Volle granen bevatten minder koolhydraten, meer proteïnen (altijd met een gemiddelde biologische waarde) en meer lipiden. Wat dit laatste betreft, herinneren we eraan dat hun percentage varieert afhankelijk van de hoeveelheid tarwekiemen en dat de samenstelling wordt gekenmerkt door meervoudig onverzadigde vetzuren (waarvan sommige essentieel zijn) en door de aanwezigheid van vitamine E.

Wetgeving en voedsel

Gehele granen (en derivaten) moeten worden vermeld in de informatielijst of op het voedseletiket.

De eenvoudige bewoording "meel" is geen duidelijke indicator van het vezelgehalte van het product; bovendien kan het voedsel, als het wordt aangegeven "tarwemeel" of "volkorenmeel" (zonder enig specifiek rapport), een percentage tussen 1% en 51% volkorenmeel bevatten.

Dit bewustzijn is essentieel om zich te oriënteren op de keuze van de verschillende producten. Veel broodsoorten zijn bijvoorbeeld bruin gekleurd (met toevoeging van melasse of karamel) zodat ze het uiterlijk krijgen van een integraal product.

In andere gevallen is volkorenmeel aanwezig, maar vertegenwoordigt het een kwantitatief marginaal ingrediënt.

Uiteindelijk, in tegenstelling tot wat men zou kunnen geloven, is de aanwezigheid van volle granen (of hun meel) niet altijd een goede indicator van "hoog vezelgehalte".

In bepaalde producten wordt de vezeltoename bereikt dankzij de toevoeging met zemelen, peulvruchten of andere ingrediënten van plantaardige oorsprong.

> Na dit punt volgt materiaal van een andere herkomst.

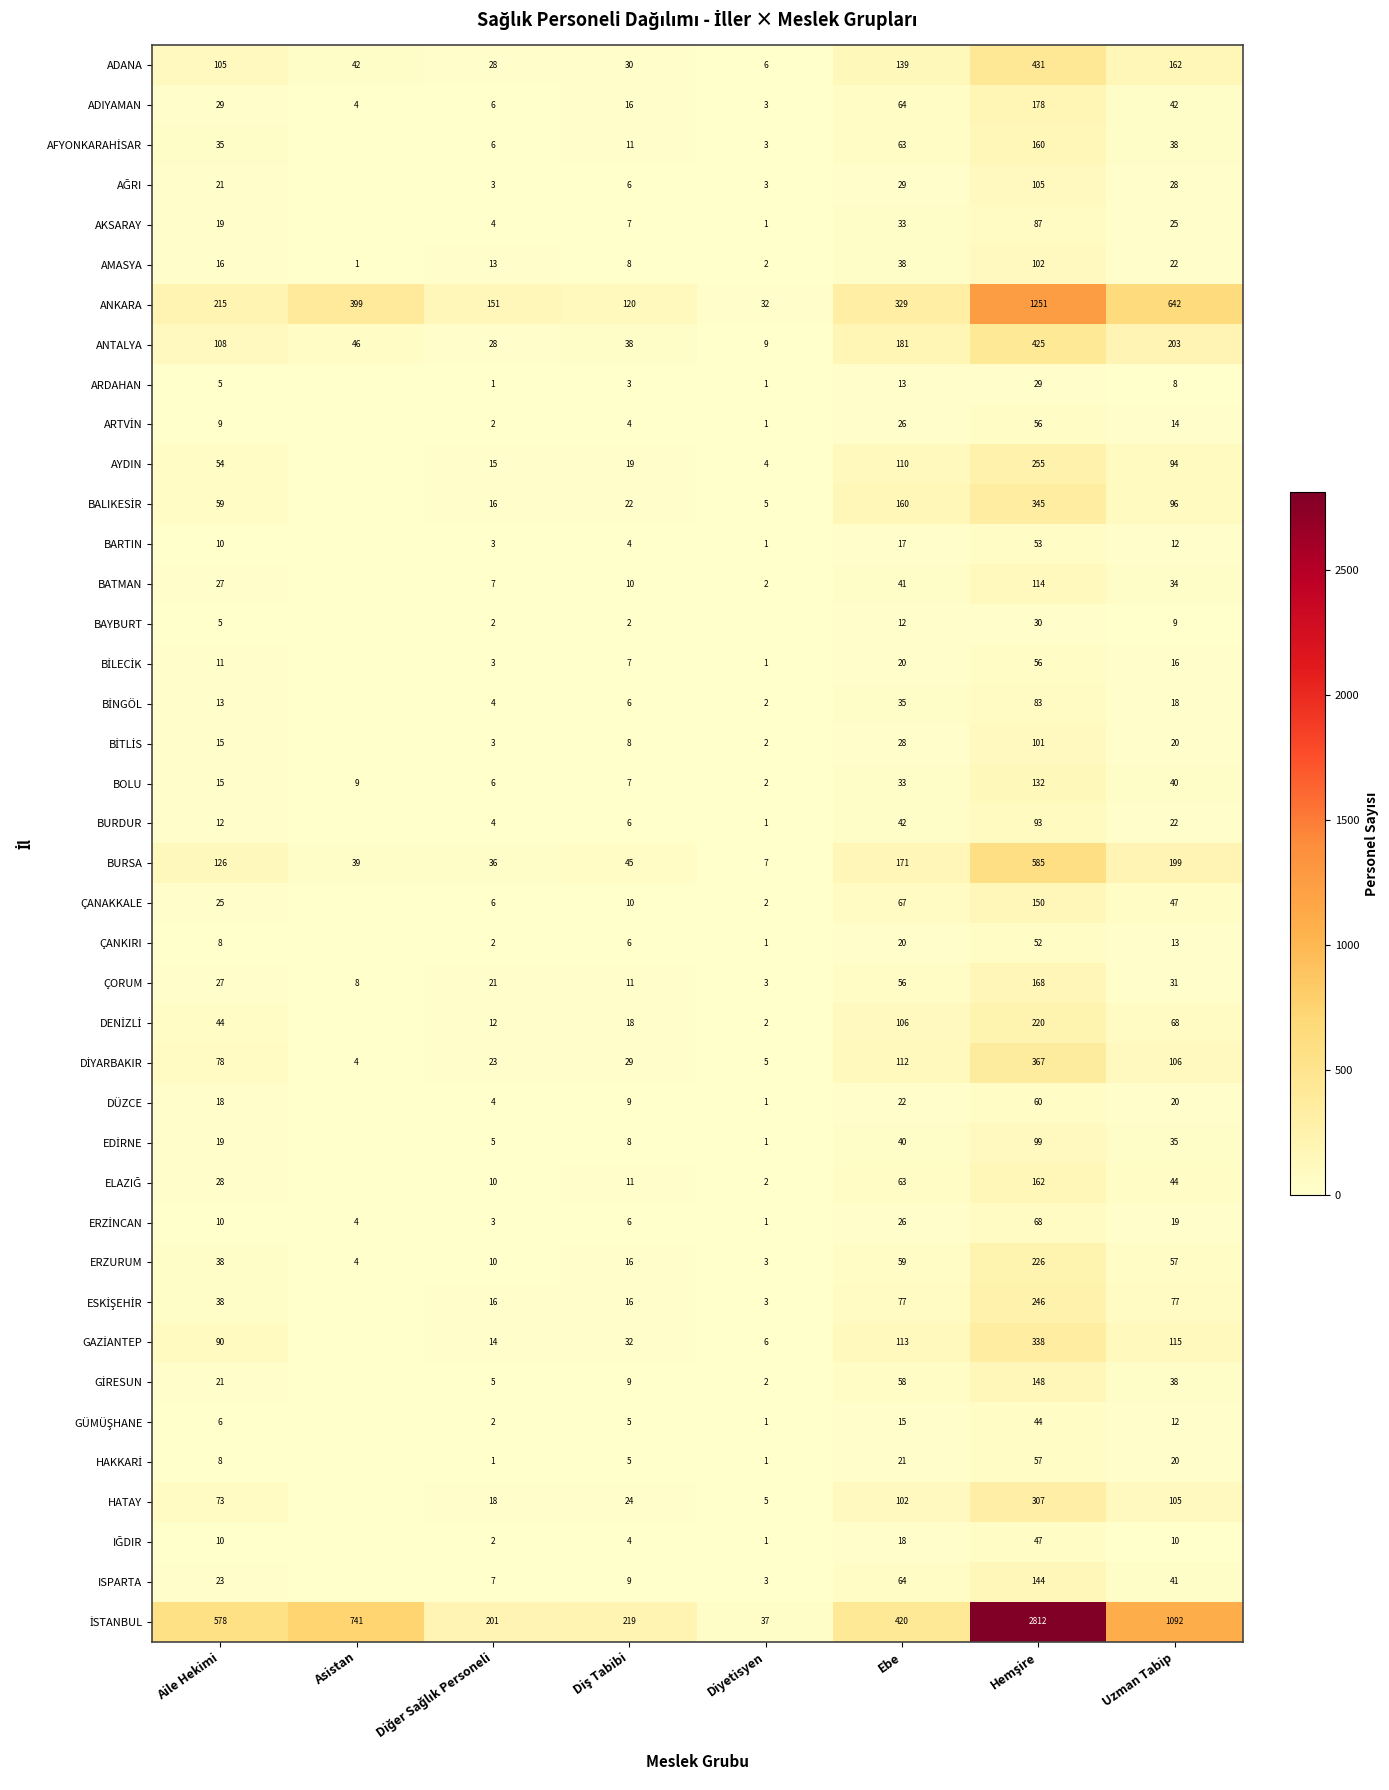

At how many categories does at least one series exceed 2697?

1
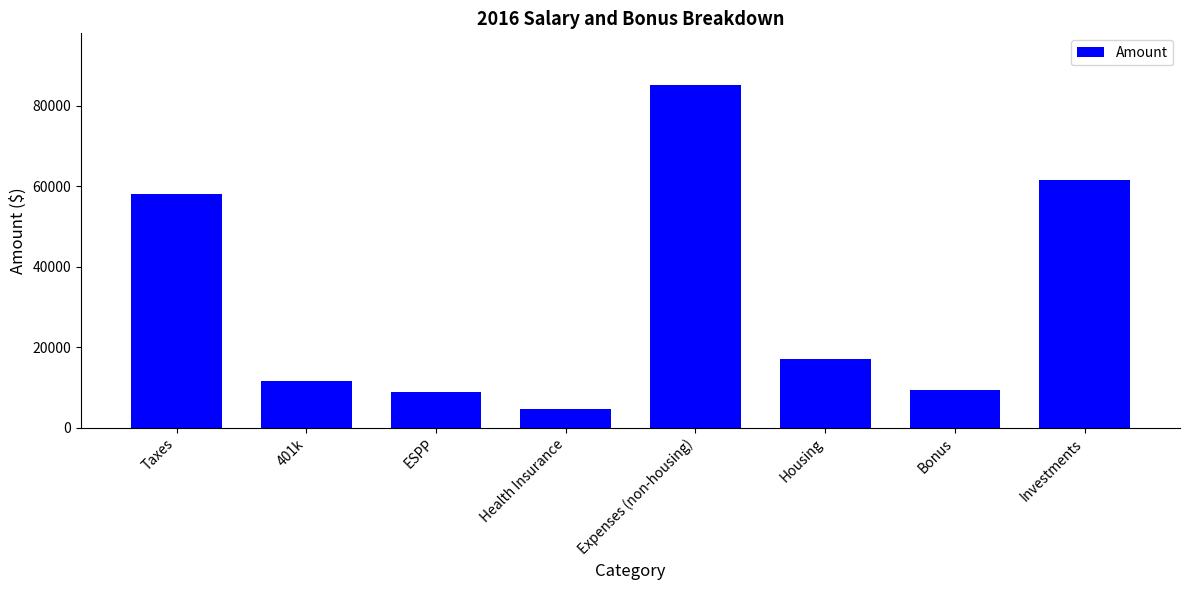

What is the difference between the second highest and second lowest values?

52574.1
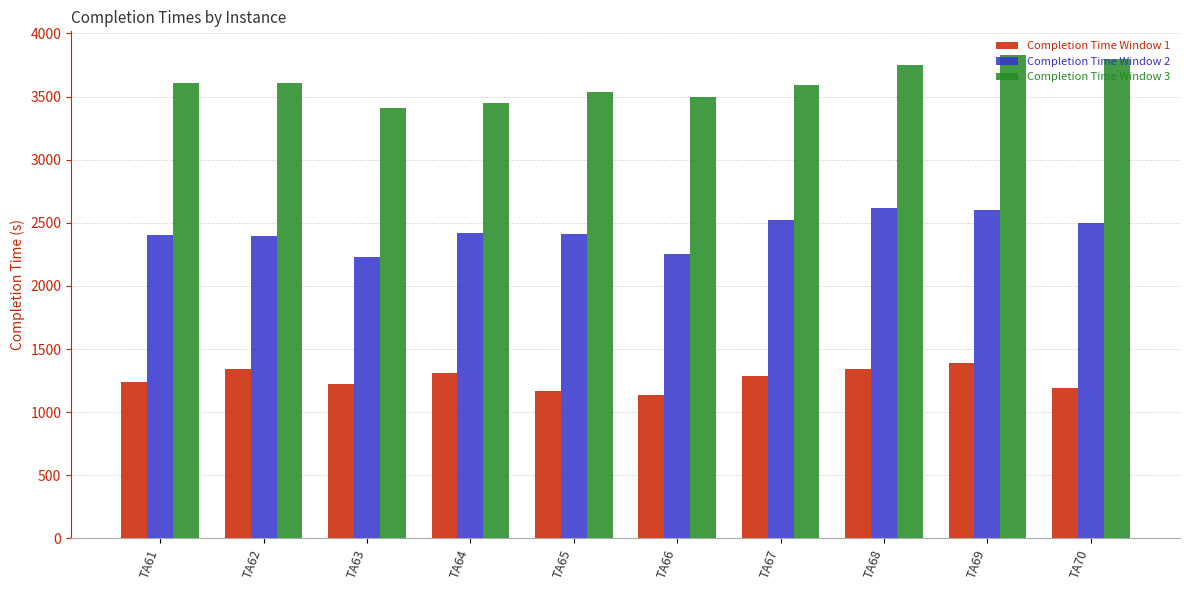

True or false: Completion Time Window 2 has a value of 4256 at TA69.

False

Er moet echter aan worden herinnerd dat een "echt" volkoren niet als zodanig moet worden beschouwd als het niet kiemvrij is. Dit, dat de lipidencomponent van de zaden vertegenwoordigt, is gemakkelijk aan bederf onderhevig (vanwege ranzigheid) maar ook zeer voedzaam (essentiële vetzuren en vitamine E).

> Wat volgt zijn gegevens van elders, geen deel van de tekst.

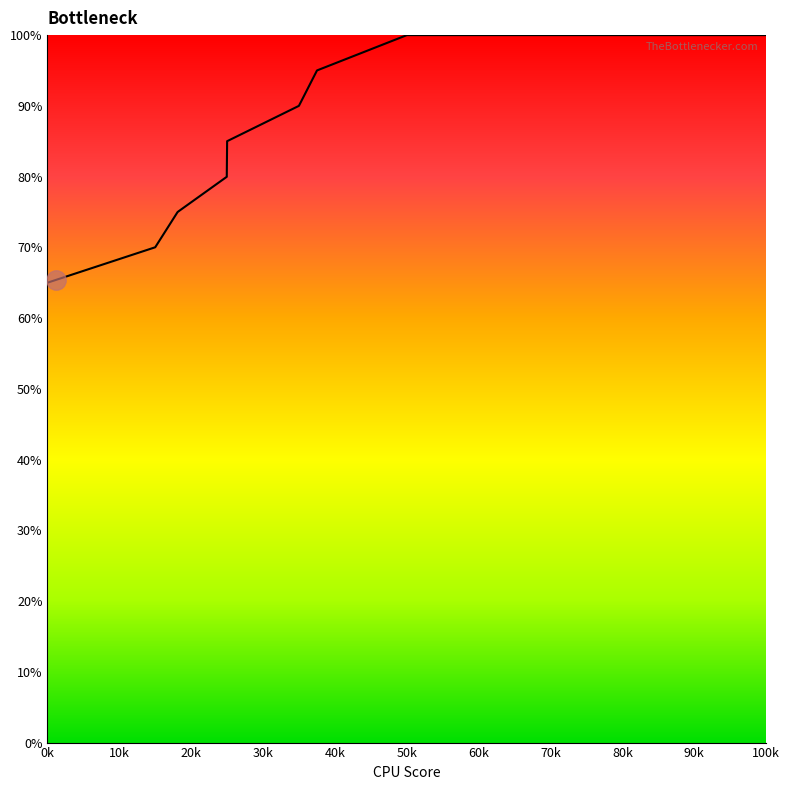

Does the chart have visible grid lines?

No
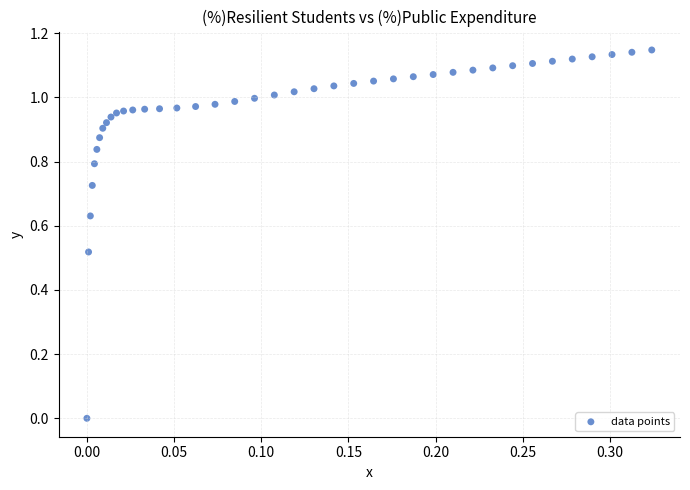

What is the range of X values (max minus min)?

0.3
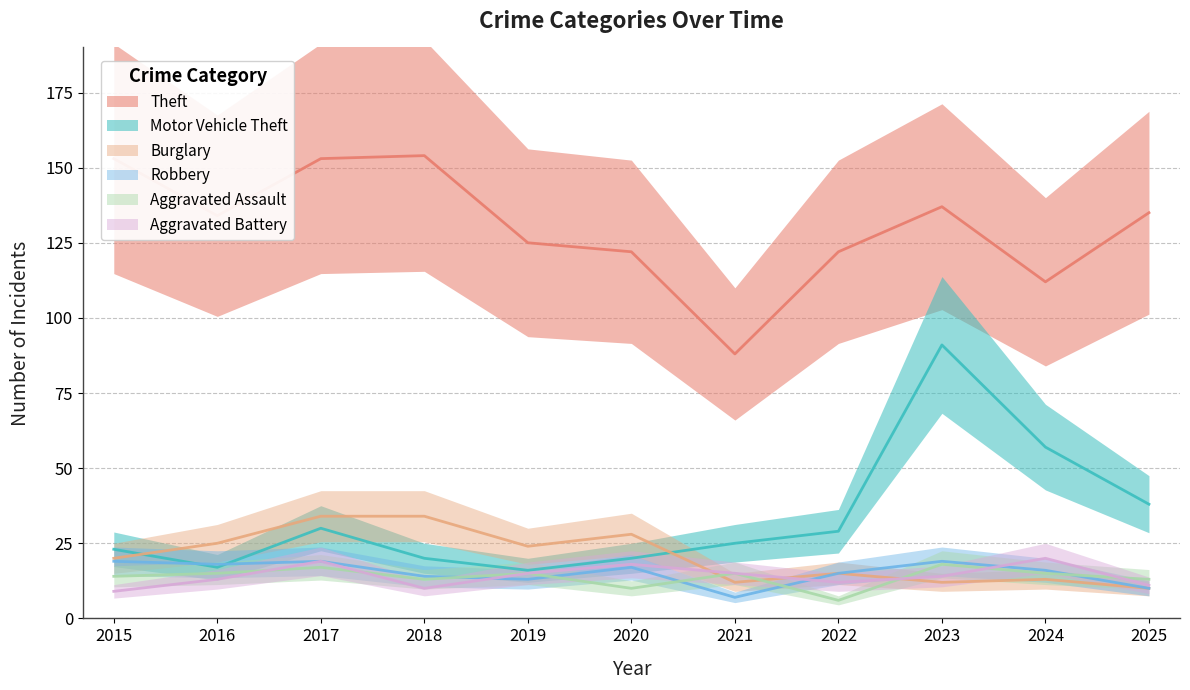

What is the sum of all Aggravated Battery values?

156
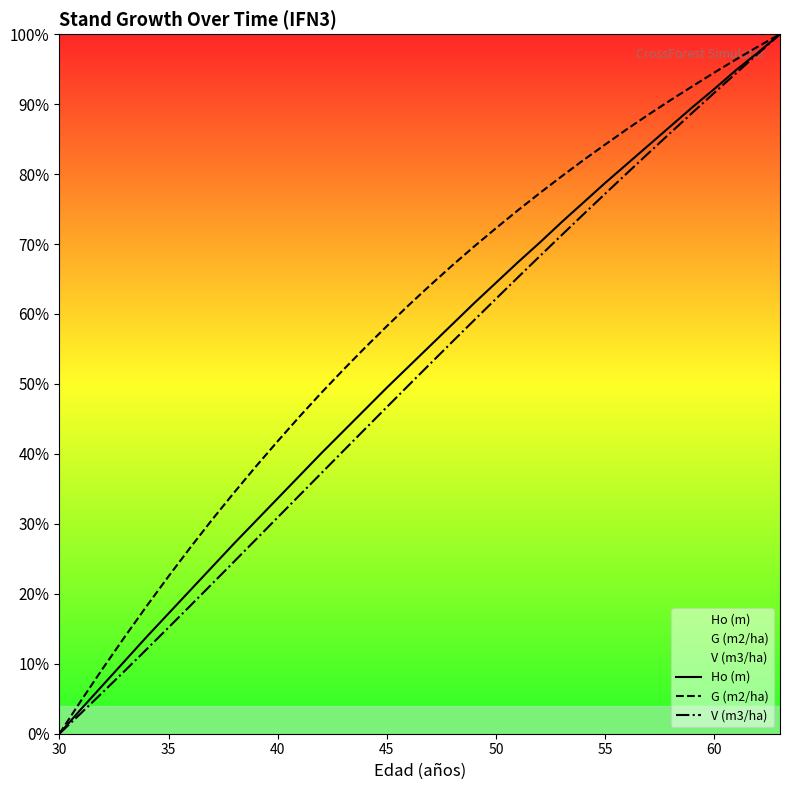

True or false: V (m3/ha) and Ho (m) cross at least once.

False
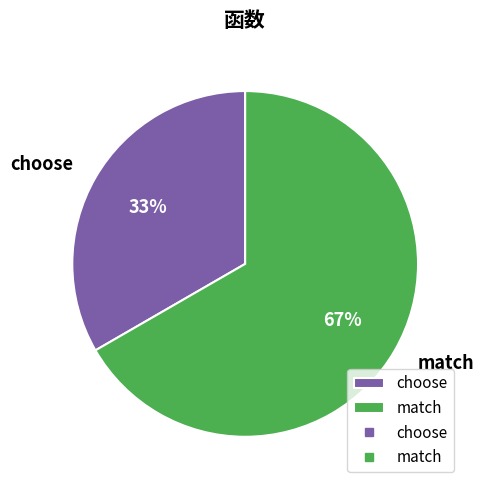

Do match and choose together represent more than half of the pie?

Yes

In de Italiaanse wetgeving heeft de definitie van meel van het presidentiële decreet 187 (2001) alleen betrekking op de inhoud van as, eiwitten en zuurgraad. Bovendien verwijst circulaire 168 (2003) niet naar de kiem en beperkt zich tot het definiëren van de parameters van een "integraal voedsel" op basis van het gehalte aan volkorenmeel. Er moet echter worden gespecificeerd dat de situatie vrij complex is en niet in enkele regels kan worden samengevat; als de kiem in eerste lezing niet onmisbaar lijkt om een ​​integraal product te karakteriseren, wordt niettemin verwezen naar het respecteren van de "kenmerken van de oorspronkelijke volkoren".

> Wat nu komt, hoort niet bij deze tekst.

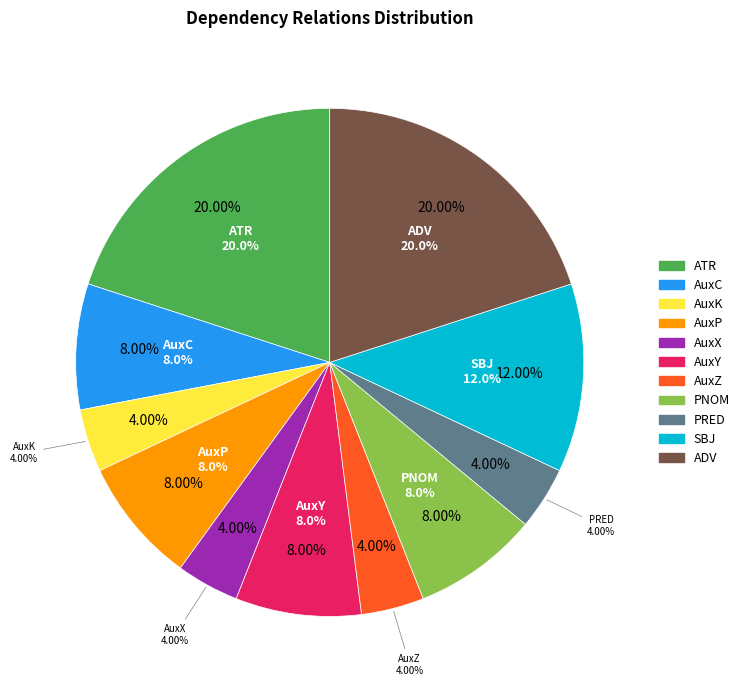

To the nearest percent, what portion does AuxC represent?

8%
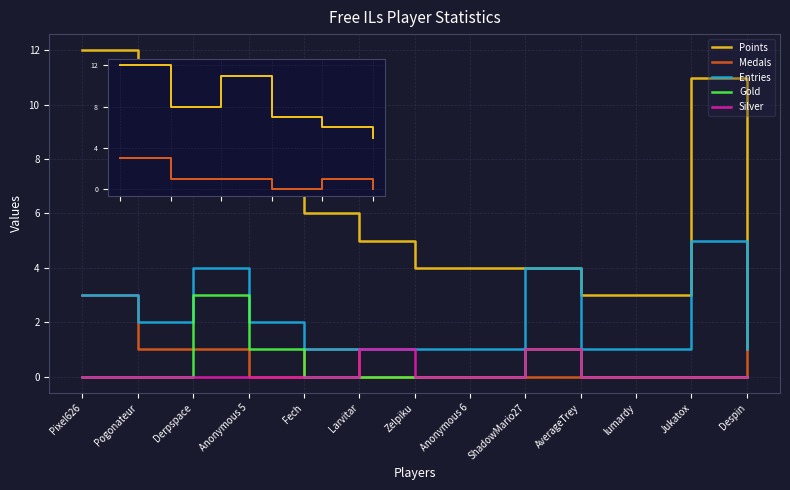

True or false: Points and Gold cross at least once.

False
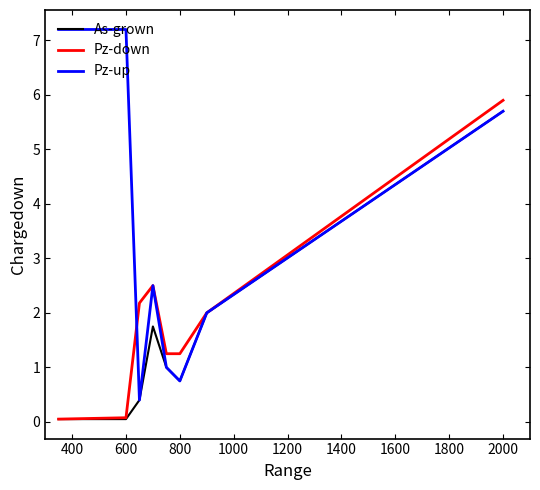

How many lines are shown in the chart?

3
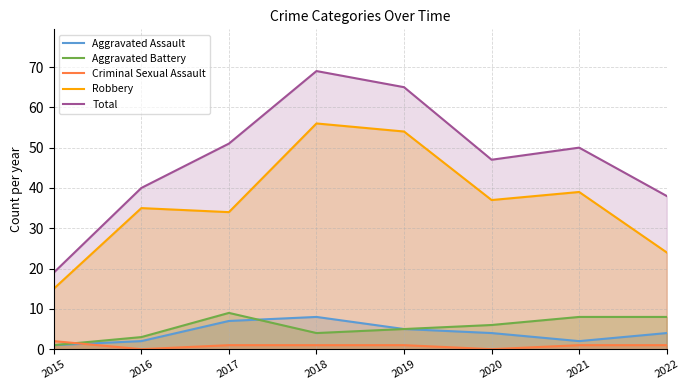

What is the difference between the maximum and minimum values in the Aggravated Assault series?

7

Een ander voorbeeld is de Canadese. Daar wordt het "volkoren" of "volkorenproduct" genoemd als voedsel dat, naast het bevatten van de typische hoeveelheid vezels, kan worden onderworpen aan de verwijdering van de MA-kiem tot een maximumwaarde van 70%. Kopers kunnen ook voedingsmiddelen van hogere voedingskwaliteit identificeren dankzij de woorden "100% volkoren granen of meel", dat wil zeggen dat het de volledige hoeveelheid kiem bevat.